Layer.cpp

﻿/**
 * @file	Layer.cpp.
 *
 * @author	Thomas Fisher
 * @date	04/05/2017
 * 			
 * @brief	Implements a generic layer for a neural network, consisting of neurons and weights.
 */

#include "Layer.h"
#include <math.h>
#include <assert.h>
#include <iostream>

using namespace std;

/**
 * @brief Typical constructor for a layer.
 *
 * @param	inputSize 	Size of the input.
 * @param	outputSize	Size of the output.
 */

Layer::Layer(unsigned inputSize, unsigned outputSize)
{
	m_inputSize = inputSize;
	m_outputSize = outputSize;
	m_outputs.resize(outputSize);
	m_rawOutputs.resize(outputSize);
	m_gradients.resize(outputSize);

	// Initialise outputs and gradients of each neuron to 0s
	for (unsigned n = 0; n < outputSize; n++) {
		m_outputs[n] = 0.0;
		m_rawOutputs[n] = 0.0;
		m_gradients[n] = 0.0;
	}
}

/**
 * @brief	Default constructor.
 */

Layer::Layer()
{
}

/**
 * @brief	Destructor.
 */

Layer::~Layer()
{

}

/**
 * @brief	Initialises the weights.
 */

void Layer::initialiseWeights()
{
	// Create matrix of weights with m_inputSize rows and m_outputSize columns
	m_weights.randn(m_inputSize, m_outputSize);
	m_weightChanges.zeros(m_inputSize, m_outputSize);
}

/**
 * @brief	Updates the weights described by prevLayer.
 *
 * @param [in,out]	prevLayer	The previous layer.
 */

void Layer::updateWeights(Layer &prevLayer)
{
	for (unsigned j = 0; j < m_outputSize; j++) {
		for (unsigned i = 0; i < prevLayer.getOutputSize(); i++) {
			// (w_ij)^l <- (w_ij)^l - eta((x_i)^(l-1)) (delta_j)^l
			// New weight = old weight - (eta * x from previous layer * delta for current layer)		
			double oldWeight = prevLayer.getWeight(i, j);
			double oldWeightChange = prevLayer.getWeightChange(i, j);

			double newWeightChange = m_eta * prevLayer.getOutput(i) * m_gradients[j] + ALPHA * oldWeightChange;
			double newWeight = oldWeight + newWeightChange;

			prevLayer.setWeightChange(i, j, newWeightChange);
			prevLayer.setWeight(i, j, newWeight);
		}
	}
}

/**
 * @brief	Feed forward outputs from the previous layer through the network.
 *
 * @param [in,out]	prevLayer	The previous layer.
 *
 * @return	The outputs for the current layer after forward propagating.
 */

vector<double> Layer::feedForward(Layer &prevLayer) {
	// (x_j)^l = thresholdOf(sum of{(w_ij)^l * ((x_i)^(l-1))})
	//Next x = ThresholdOf(Sum of(Current weight * x from the previous layer))

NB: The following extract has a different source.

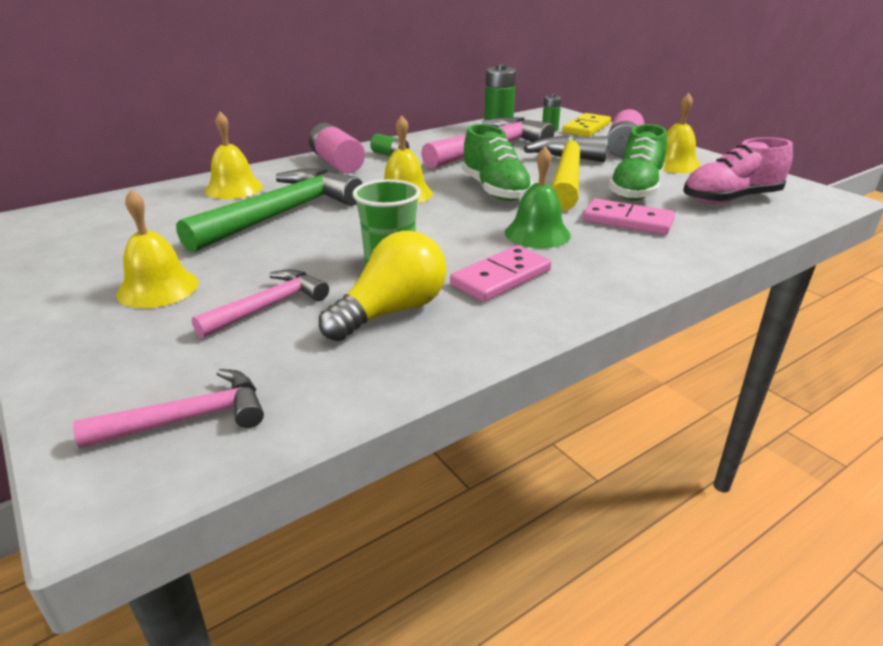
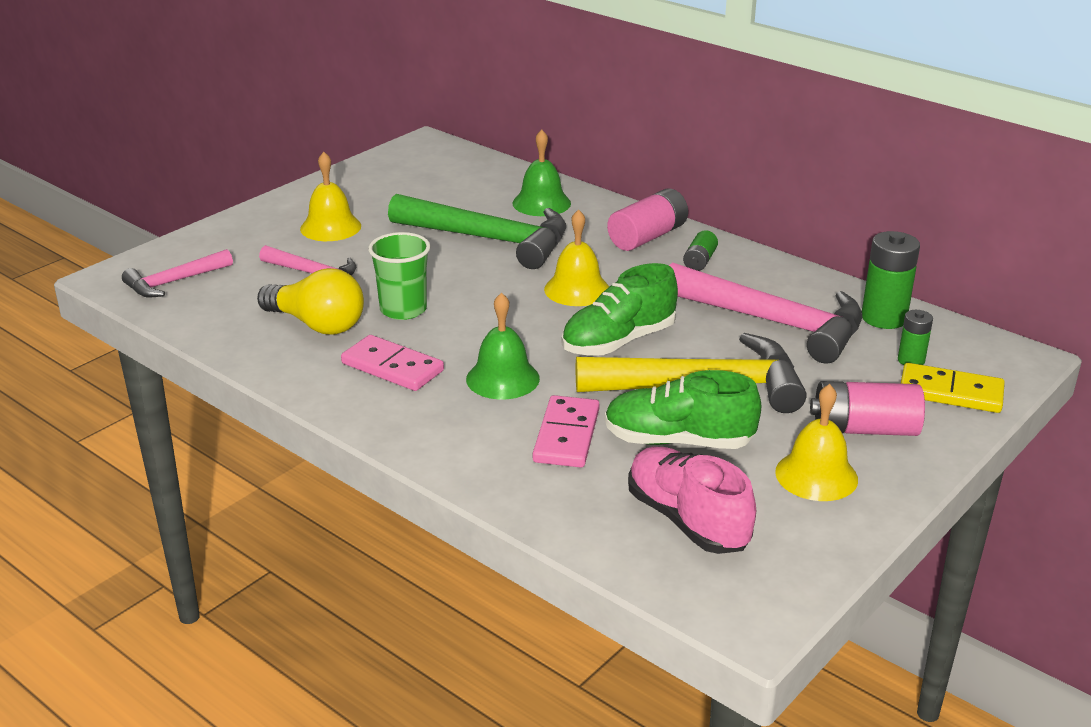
camera: 75 degrees right, 0 degrees up
pink hammer [73,369,264,448] -> pink hammer turned 90 degrees clockwise [122,249,233,297]
yellow bell [205,112,263,199] -> green bell [513,130,571,216]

	// For each neuron in this layer
	for (unsigned j = 0; j < m_outputSize; j++)
	{
		double sum = 0.0;

		// For each neuron in the previous layer
		for (unsigned i = 0; i < prevLayer.getOutputSize(); i++)
		{
			// Add the previous layer's output * the weight between (x_i)^(l-1) and (x_j)^l
			sum += prevLayer.getOutput(i) * prevLayer.getWeight(i, j);
		}

		sum += 1.0; // +1 for bias neuron

		m_rawOutputs[j] = sum;
		m_outputs[j] = sigmoid(sum);
	}

	return m_outputs;
}

/**
 * @brief	Calculates the error using the network's output
 * 			and target value from the labels.
 *
 * @param	target	Target value from the labels.
 *
 * @return	The calculated error.
 */

double Layer::calculateError(double target)
{
	// For final layer: (delta_1)^L = partialDerivative(e(w) / (s_1)^L)
	double error = 0.0;

	for (unsigned n = 0; n < m_outputSize; n++) {
		double delta = target - m_outputs[n];
		error += delta * delta;
	}
	
	error /= m_outputSize; // Average error squared
	error = sqrt(error); // RMS

	return error;
}

/**
 * @brief	Sums derivative of weights.
 *
 * @param [in,out]	nextLayer	The next layer.
 *
 * @return	The sum of the derivative of weights.
 */

double Layer::sumDerivativeOfWeights(Layer &nextLayer) {
	double sum = 0.0;

	// For each neuron in the current layer
	for (unsigned i = 0; i < m_outputSize; i++) {
		// For each neuron in the next layer
		for (unsigned j = 0; j < nextLayer.getOutputSize(); j++) {
			// Add the weight w_ij in the current layer * the gradient of 
			// x_j in the next layer to the sum
			sum += m_weights.at(i, j) * nextLayer.getGradient(j);
		}
	}

	return sum;
}

/**
 * @brief	Back propagate errors through the network.
 *
 * @param [in,out]	nextLayer	The next layer in the network.
 */

void Layer::backPropagate(Layer &nextLayer) {
	double dow = sumDerivativeOfWeights(nextLayer);

	for (unsigned n = 0; n < m_outputSize; n++) {
		m_gradients[n] = dow * sigmoidDerivative(m_outputs[n]);
	}
}

/**
 * @brief	Calculates delta for the final layer.
 * 			
 * @param	target	Target output from the labels.
 */

void Layer::calcOutputGradient(double target) {
	for (unsigned n = 0; n < m_outputSize; n++) {
		double delta = target - m_outputs[n];
		m_gradients[n] = delta * sigmoidDerivative(m_outputs[n]);
	}	
}